The remaining sectors with the total spin momentum $S_t^z=-S+1/2,-S+3/2,\dots ,S-1/2$ ($S^z=-S+1,\dots ,S-1$) form two-by-two blocks

$$\begin{array}{cc}\hfill & \left(\begin{array}{cc}\langle \frac{1}{2},S^z\left|\widehat{\mathcal{H}}\right|\frac{1}{2},S^z\rangle & \langle \frac{1}{2},S^z\left|\widehat{\mathcal{H}}\right|-\frac{1}{2},S^z+1\rangle \\ \\ \langle -\frac{1}{2},S^z+1\left|\widehat{\mathcal{H}}\right|\frac{1}{2},S^z\rangle & \langle -\frac{1}{2},S^z+1\left|\widehat{\mathcal{H}}\right|-\frac{1}{2},S^z+1\rangle \end{array}\right)\hfill \end{array}$$

(7)

with the matrix elements explicitly defined as

$$\begin{array}{cc}\hfill & \langle \frac{1}{2},S^z|\widehat{\mathcal{H}}|\frac{1}{2},S^z\rangle =\frac{1}{2}\left[S^z(J+2D{S}^z)-h(2S^z+1)\right],\hfill \\ \hfill & \langle -\frac{1}{2},S^z+1|\widehat{\mathcal{H}}|-\frac{1}{2},S^z+1\rangle =\frac{1}{2}\left[-(S^z+1)(J-2D{S}^z-2D)-h(2S^z+1)\right],\hfill \\ \hfill & \langle \frac{1}{2},S^z|\widehat{\mathcal{H}}|-\frac{1}{2},S^z+1\rangle =\langle -\frac{1}{2},S^z+1|\widehat{\mathcal{H}}|\frac{1}{2},S^z\rangle =\frac{J\Delta }{2}\sqrt{S(S+1)-S^z(S^z+1)}.\hfill \end{array}$$

(8)

The respective couples of eigenvalues and eigenvectors within those two-by-two orthogonal subspaces read

$$\begin{array}{cc}\hfill {\epsilon }_{S,S_t^z}^{\mp }& =-\frac{P_{S_t^z}}{4}\mp \frac{1}{4}\sqrt{R_{S_t^z}^2+Q_{S,S_t^z}},|{\left(S_t^z\right)}_{\mp }\rangle =c_{S,S_t^z}^{\mp }|\frac{1}{2},S^z\rangle \mp c_{S,S_t^z}^{\pm }|-\frac{1}{2},S^z+1\rangle .\hfill \end{array}$$

(9)

- **Job 1**
List every equation number that appears in the passage on two-by-two spin blocks.
- **Job 2**
Continue the passage on the two-by-two Hamiltonian blocks from the point where it ends.

- **Excerpted records**
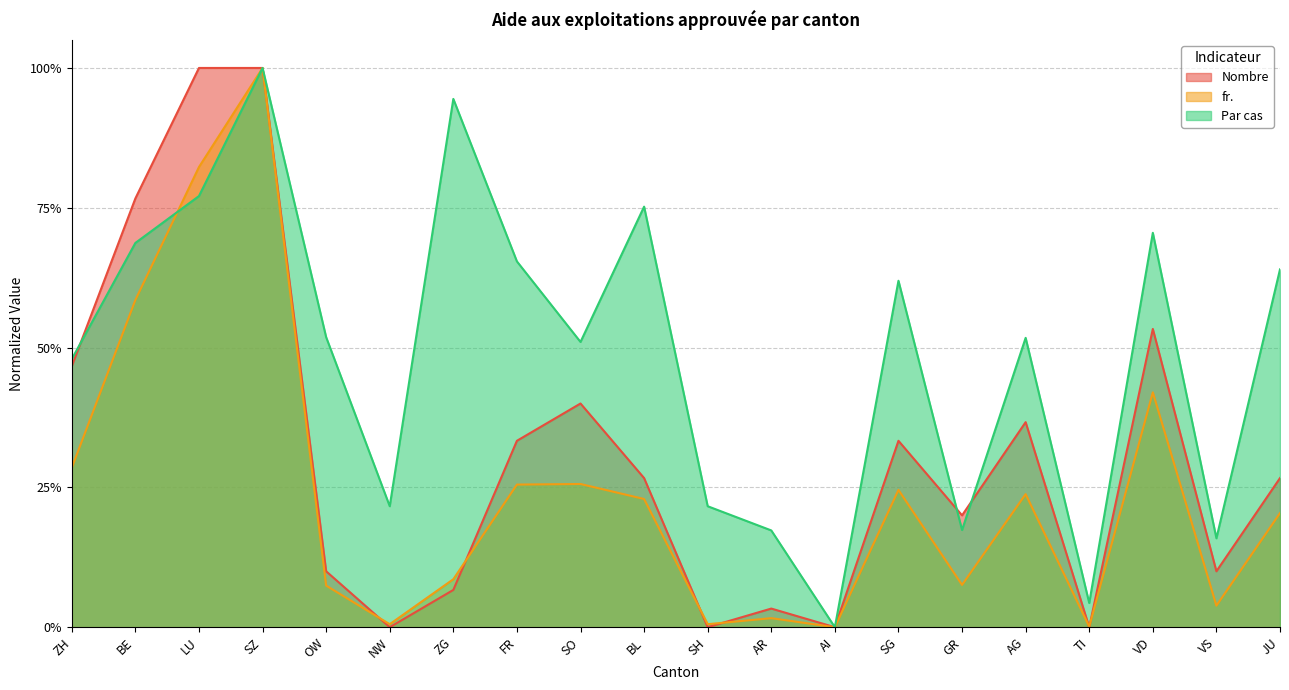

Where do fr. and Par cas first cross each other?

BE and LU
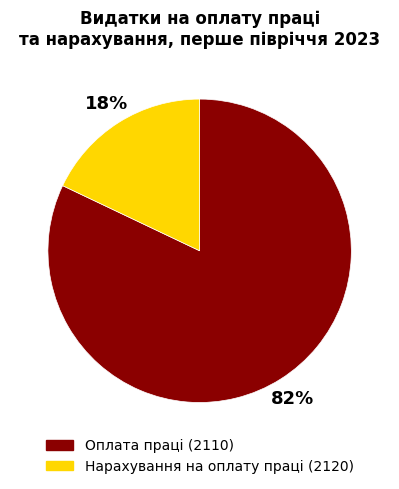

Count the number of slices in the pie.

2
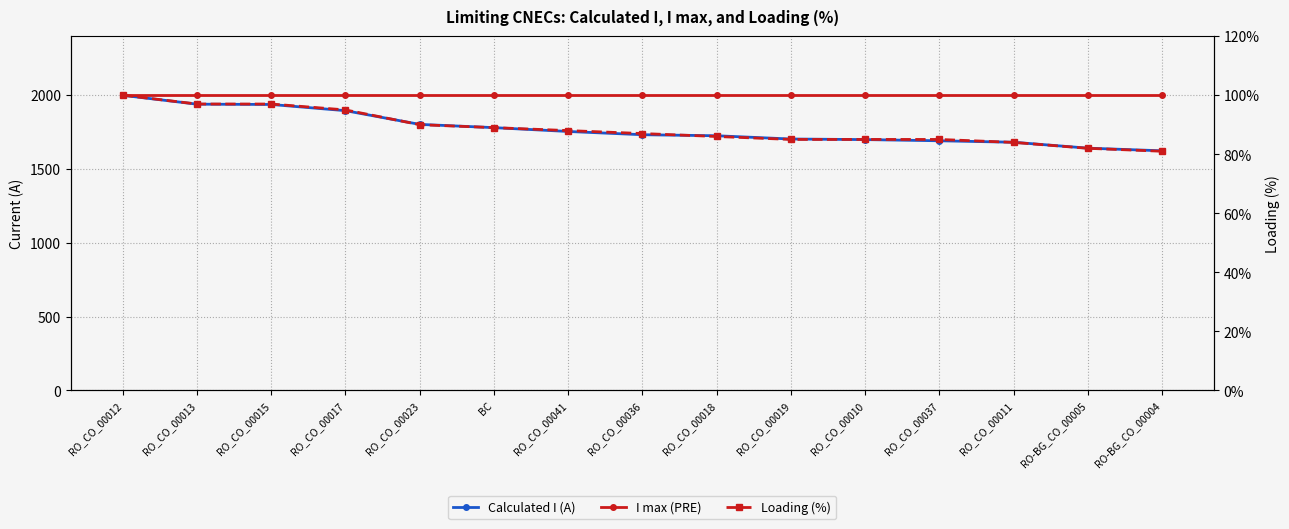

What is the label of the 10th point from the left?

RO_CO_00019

- **Task response 1**
(7), (8), (9)

- **Task response 2**
For brevity, we have introduced in Equation (9) the new functions $P_{S_t^z}$, $R_{S_t^z}$, $Q_{S,S_t^z}$, $c_{S,S_t^z}^{\mp }$ denoting the following expressions

$$\begin{array}{cc}\hfill & P_{S_t^z}=(J-2D)-D(2S_t^z-1)(2S_t^z+1)+4h{S}_t^z,\hfill \end{array}$$

(10)

$$\begin{array}{cc}\hfill & R_{S_t^z}=2(J-2D)S_t^z,\hfill \end{array}$$

(11)

$$\begin{array}{cc}\hfill & Q_{S,S_t^z}={(J\Delta )}^2[4S(S+1)-(2S_t^z-1)(2S_t^z+1)],\hfill \end{array}$$

(12)

$$\begin{array}{cc}\hfill & c_{S,S_t^z}^{\mp }=\frac{1}{\sqrt{2}}\sqrt{1\mp \frac{R_{S_t^z}}{\sqrt{R_{S_t^z}^2+Q_{S,S_t^z}}}}.\hfill \end{array}$$

(13)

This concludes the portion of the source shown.